§ WHAT YOU ARE ASKED TO DO
Gather each line in the entries that includes the string "Linux基础学习笔记".

*****

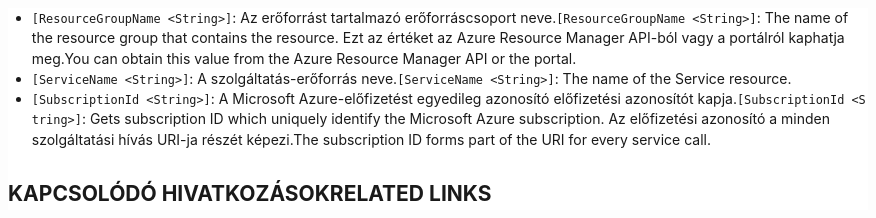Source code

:   - <span data-ttu-id="83f79-162">`[ResourceGroupName <String>]`: Az erőforrást tartalmazó erőforráscsoport neve.</span><span class="sxs-lookup"><span data-stu-id="83f79-162">`[ResourceGroupName <String>]`: The name of the resource group that contains the resource.</span></span> <span data-ttu-id="83f79-163">Ezt az értéket az Azure Resource Manager API-ból vagy a portálról kaphatja meg.</span><span class="sxs-lookup"><span data-stu-id="83f79-163">You can obtain this value from the Azure Resource Manager API or the portal.</span></span>
  - <span data-ttu-id="83f79-164">`[ServiceName <String>]`: A szolgáltatás-erőforrás neve.</span><span class="sxs-lookup"><span data-stu-id="83f79-164">`[ServiceName <String>]`: The name of the Service resource.</span></span>
  - <span data-ttu-id="83f79-165">`[SubscriptionId <String>]`: A Microsoft Azure-előfizetést egyedileg azonosító előfizetési azonosítót kapja.</span><span class="sxs-lookup"><span data-stu-id="83f79-165">`[SubscriptionId <String>]`: Gets subscription ID which uniquely identify the Microsoft Azure subscription.</span></span> <span data-ttu-id="83f79-166">Az előfizetési azonosító a minden szolgáltatási hívás URI-ja részét képezi.</span><span class="sxs-lookup"><span data-stu-id="83f79-166">The subscription ID forms part of the URI for every service call.</span></span>

## <span data-ttu-id="83f79-167">KAPCSOLÓDÓ HIVATKOZÁSOK</span><span class="sxs-lookup"><span data-stu-id="83f79-167">RELATED LINKS</span></span>

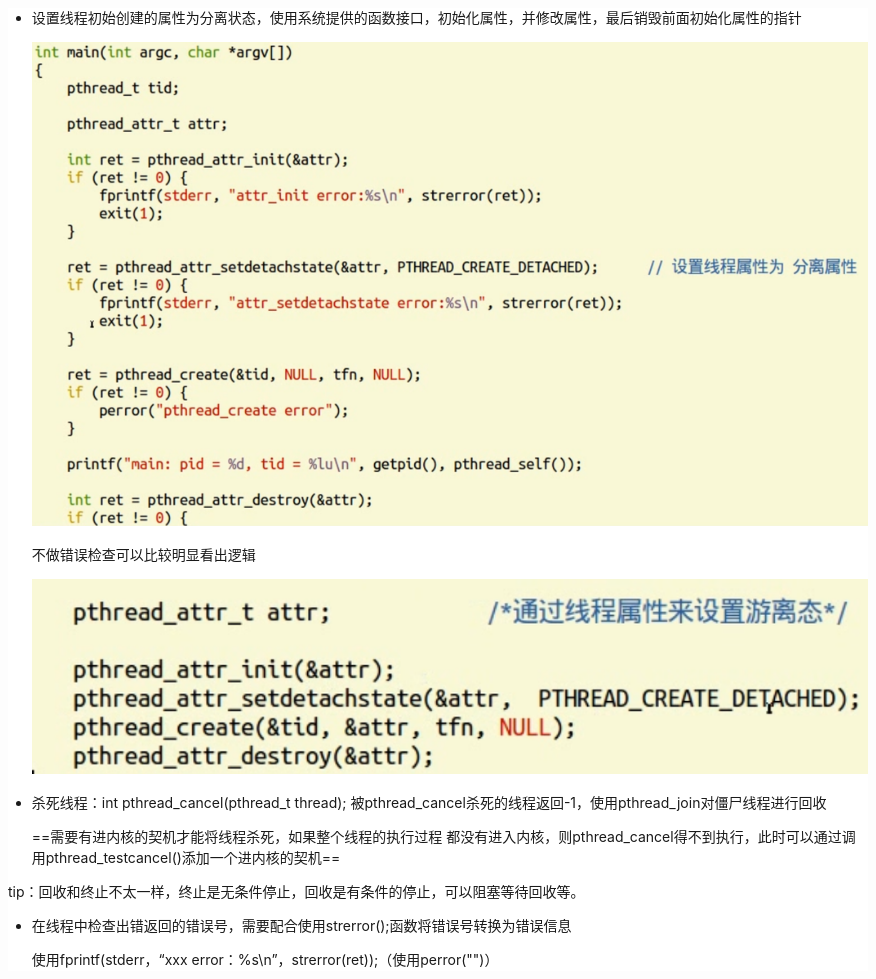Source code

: - 设置线程初始创建的属性为分离状态，使用系统提供的函数接口，初始化属性，并修改属性，最后销毁前面初始化属性的指针
  
  ![1648745790072](Linux基础学习笔记.assets/1648745790072.png)
  
  不做错误检查可以比较明显看出逻辑
  
  ![1648746579584](Linux基础学习笔记.assets/1648746579584.png)

- 杀死线程：int pthread_cancel(pthread_t thread);  被pthread_cancel杀死的线程返回-1，使用pthread_join对僵尸线程进行回收 
  
  ==需要有进内核的契机才能将线程杀死，如果整个线程的执行过程 都没有进入内核，则pthread_cancel得不到执行，此时可以通过调用pthread_testcancel()添加一个进内核的契机==

tip：回收和终止不太一样，终止是无条件停止，回收是有条件的停止，可以阻塞等待回收等。

- 在线程中检查出错返回的错误号，需要配合使用strerror();函数将错误号转换为错误信息
  
  使用fprintf(stderr，“xxx error：%s\n”，strerror(ret));（使用perror("")）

*****

§ SOLVED PROBLEM
  ![1648745790072](Linux基础学习笔记.assets/1648745790072.png)
  ![1648746579584](Linux基础学习笔记.assets/1648746579584.png)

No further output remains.